Google maps managed to misdirect several kilometres too far, in fact passing by the Fahes site. I turned round and drove some way towards Doha before I could U-turn back. If you intend to go the testing station, it’s currently a right turn at the  first Al Wakra roundabout, then a sharp right through the Woqod Petrol Station to the Testing Station behind.

I drove up to the kiosk, gave in my registration, paid 75QR and joined a short line of cars. There were 4 lines of cars moving slowly through the building.


The process was very efficient. I stayed in the car, moving to the passenger seat while the technician moved the car forward for each phase of testing. This included, exhaust gases, lights, brakes on a rolling road, and finally a visual inspection from a pit under the car.
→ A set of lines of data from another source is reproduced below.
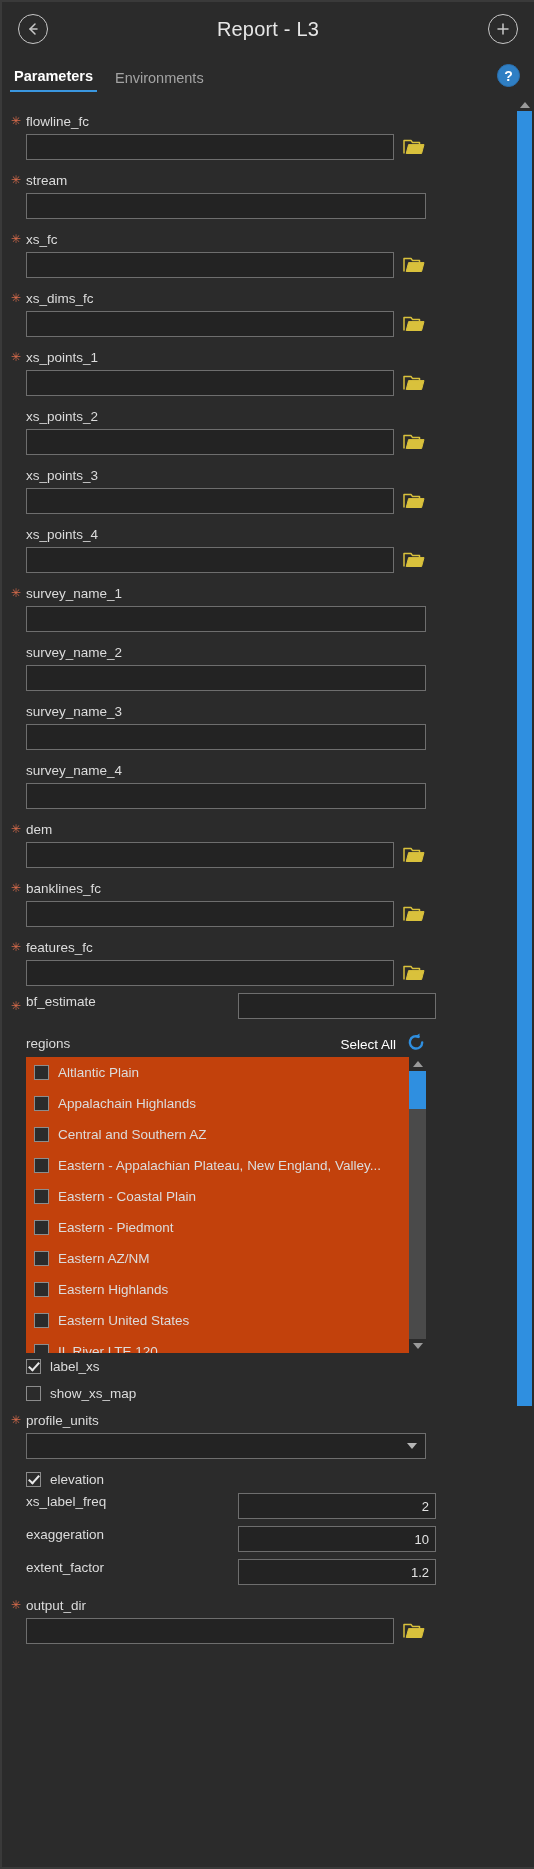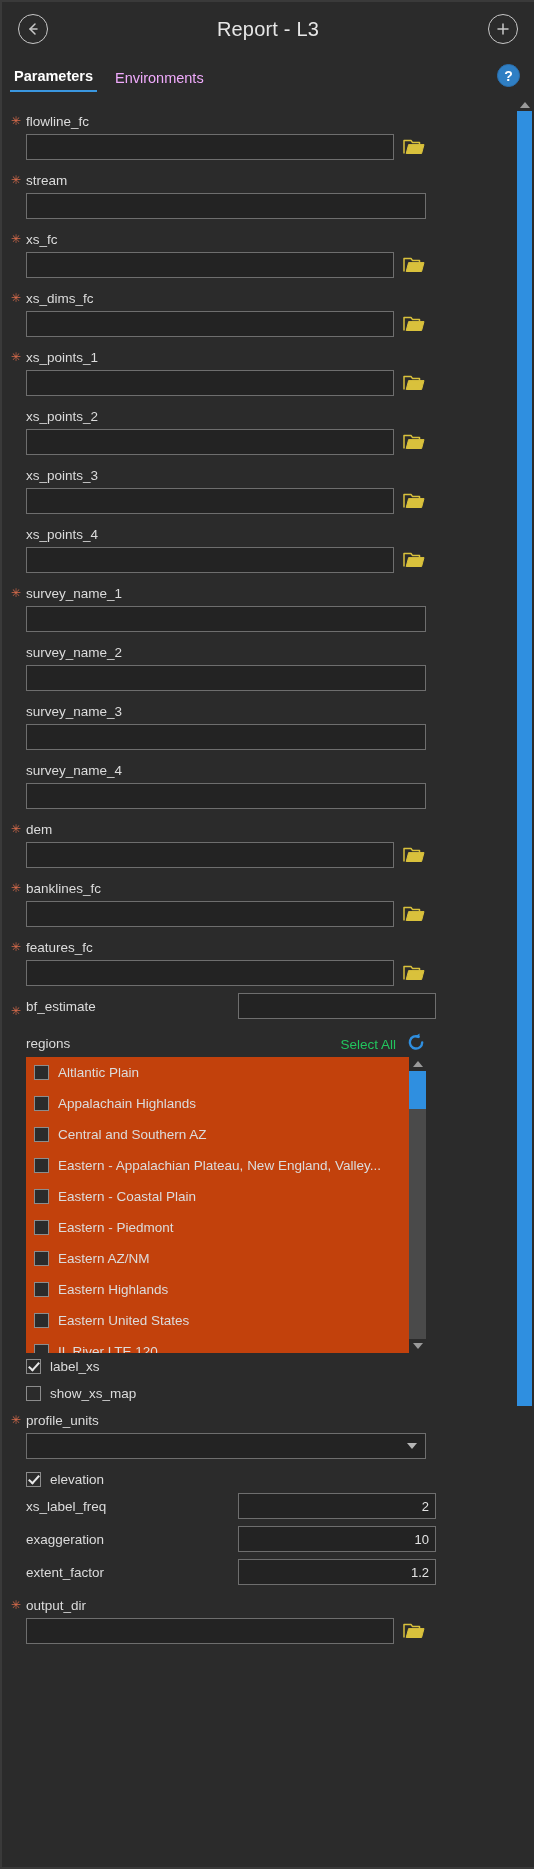--- a/index.html
+++ b/index.html
@@ -62,21 +62,21 @@
     position: relative;
     height: 36px;
     display: flex;
     align-items: flex-end;
     padding: 0 14px 0 8px;
   }
   .tab {
     font-size: 14.5px;
     padding: 0 4px 6px 4px;
     margin-right: 14px;
-    color: #f0abfc;
+    color: #a3a3a3;
     cursor: pointer;
     white-space: nowrap;
   }
   .tab.active {
     color: #ffffff;
     font-weight: bold;
     border-bottom: 2.5px solid #3a97e0;
   }
   .help-btn {
     position: absolute;
@@ -160,35 +160,35 @@
     height: 22px;
     display: flex;
     align-items: center;
     justify-content: center;
     cursor: pointer;
   }
 
   
   .numrow {
     display: flex;
-    align-items: center;
+    align-items: flex-start;
     padding: 0 0 7px 22px;
   }
   .numrow .lbl { padding: 0; flex: 0 0 auto; }
 
   
   .regions-head {
     display: flex;
     align-items: flex-end;
     padding: 6px 10px 5px 22px;
   }
   .regions-head .lbl { padding: 0; flex: 1 1 auto; }
   .select-all {
     font-size: 13.5px;
-    color: #22c55e;
+    color: #ffffff;
     cursor: pointer;
     margin-right: 10px;
     white-space: nowrap;
   }
   .refresh-ico { width: 20px; height: 20px; cursor: pointer; display:block; }
 
   .regions-box {
     position: relative;
     margin-left: 22px;
     width: 400px;

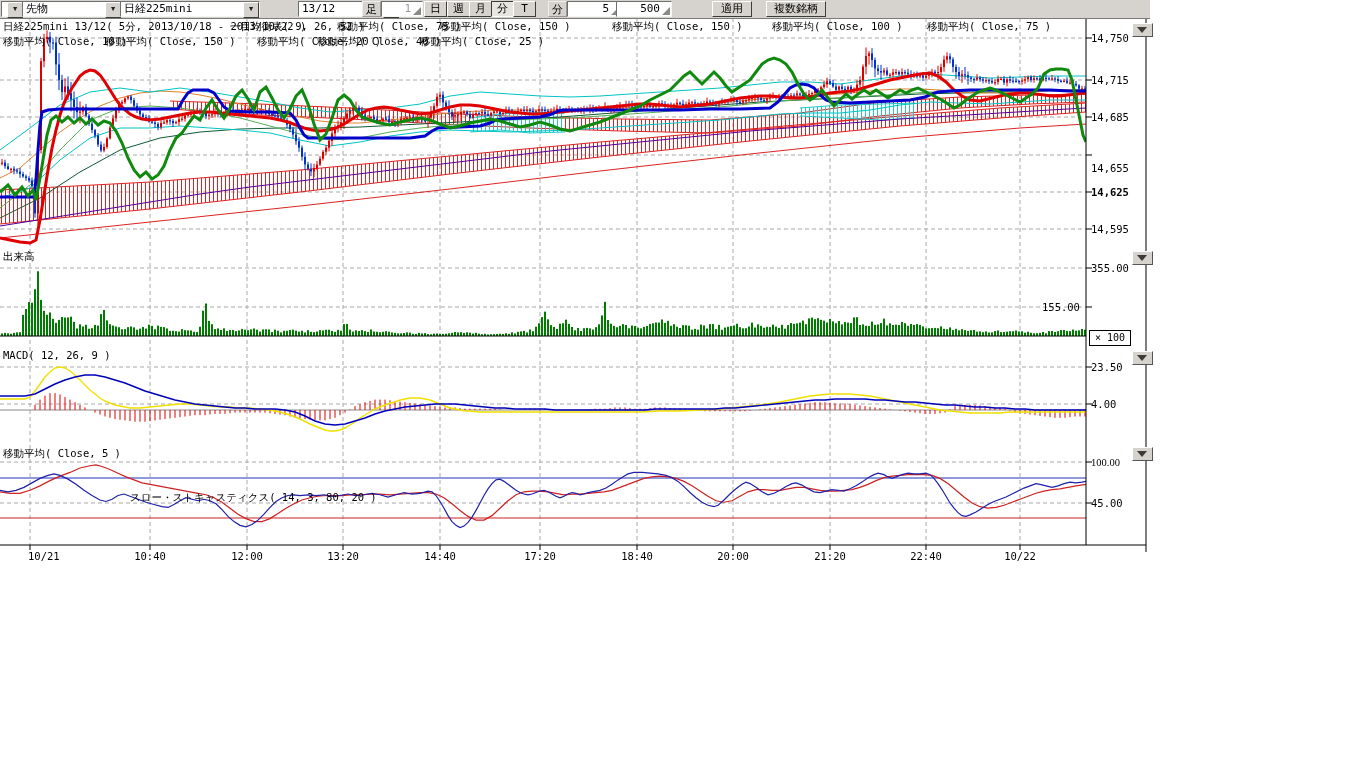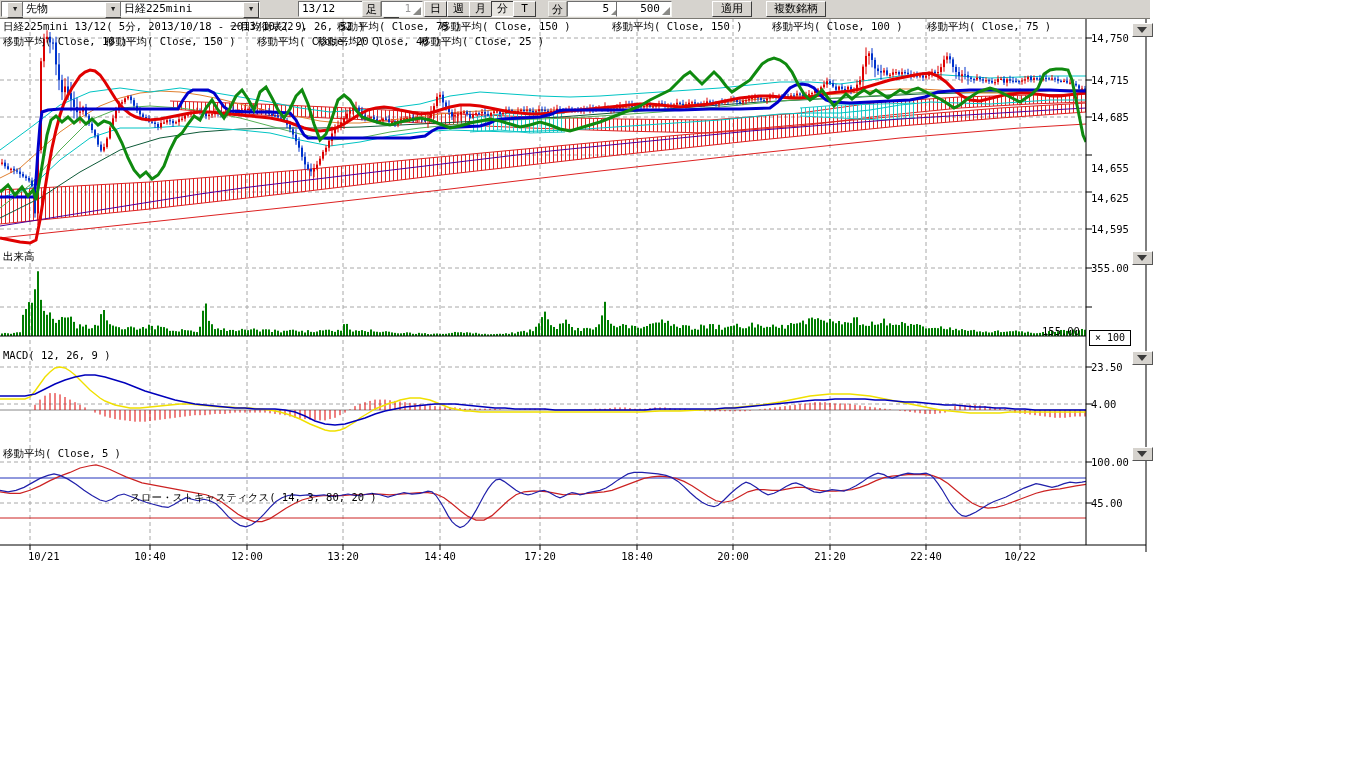--- a/index.html
+++ b/index.html
@@ -1477,27 +1477,27 @@
     <div class="lbl" style="left: 317px; top: 36px;">移動平均( Close, 40 )</div>
     <div class="lbl" style="left: 420px; top: 36px;">移動平均( Close, 25 )</div>
     <div class="lbl" style="left: 3px; top: 251px;">出来高</div>
     <div class="lbl" style="left: 3px; top: 350px;">MACD( 12, 26, 9 )</div>
     <div class="lbl" style="left: 3px; top: 448px;">移動平均( Close, 5 )</div>
     <div class="lbl" style="left: 130px; top: 448px; margin-top: 44px;">スロー・ストキャスティクス( 14, 3, 80, 20 )</div>
     <div class="lbl" style="left: 1091px; top: 33px;">14,750</div>
     <div class="lbl" style="left: 1091px; top: 75px;">14,715</div>
     <div class="lbl" style="left: 1091px; top: 112px;">14,685</div>
     <div class="lbl" style="left: 1091px; top: 150px; margin-top: 13px;">14,655</div>
-    <div class="lbl" style="left: 1091px; top: 193px;">14,625</div>
+    <div class="lbl" style="left: 1091px; top: 187px; font-weight: bold;">14,625</div>
     <div class="lbl" style="left: 1091px; top: 224px;">14,595</div>
     <div class="lbl" style="left: 1091px; top: 263px;">355.00</div>
-    <div class="lbl" style="left: 1042px; top: 302px; margin-top: 24px;">155.00</div>
+    <div class="lbl" style="left: 1042px; top: 302px;">155.00</div>
     <div class="lbl" style="left: 1091px; top: 362px;">23.50</div>
     <div class="lbl" style="left: 1091px; top: 399px;">4.00</div>
-    <div class="lbl" style="left: 1091px; top: 457px;">100.00</div>
+    <div class="lbl" style="left: 1091px; top: 457px; font-family: Liberation Serif, serif;">100.00</div>
     <div class="lbl" style="left: 1091px; top: 498px;">45.00</div>
     <div class="lbl" style="left: 28px; top: 551px;">10/21</div>
     <div class="lbl cen" style="left: 150px; top: 551px;">10:40</div>
     <div class="lbl cen" style="left: 247px; top: 551px;">12:00</div>
     <div class="lbl cen" style="left: 343px; top: 551px;">13:20</div>
     <div class="lbl cen" style="left: 440px; top: 551px;">14:40</div>
     <div class="lbl cen" style="left: 540px; top: 551px;">17:20</div>
     <div class="lbl cen" style="left: 637px; top: 551px;">18:40</div>
     <div class="lbl cen" style="left: 733px; top: 551px;">20:00</div>
     <div class="lbl cen" style="left: 830px; top: 551px;">21:20</div>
The results of each test were displayed on screen.


It was all over in 215 minutes. I passed, or at least the car did, and got a text to confirm it.



On the way out the guy in exit booth told me I had to go into the office with my registration and insurance. I parked and went in.

“What have you come for?” I was asked.
I told him and showed my shiny new registration card.
“You’ve got registration” he said, “Why do you come here?”
“Because the man in the booth told me to”

He said I could leave, which I did. I think you can also complete you registration at the same time, which would have been helpful to know.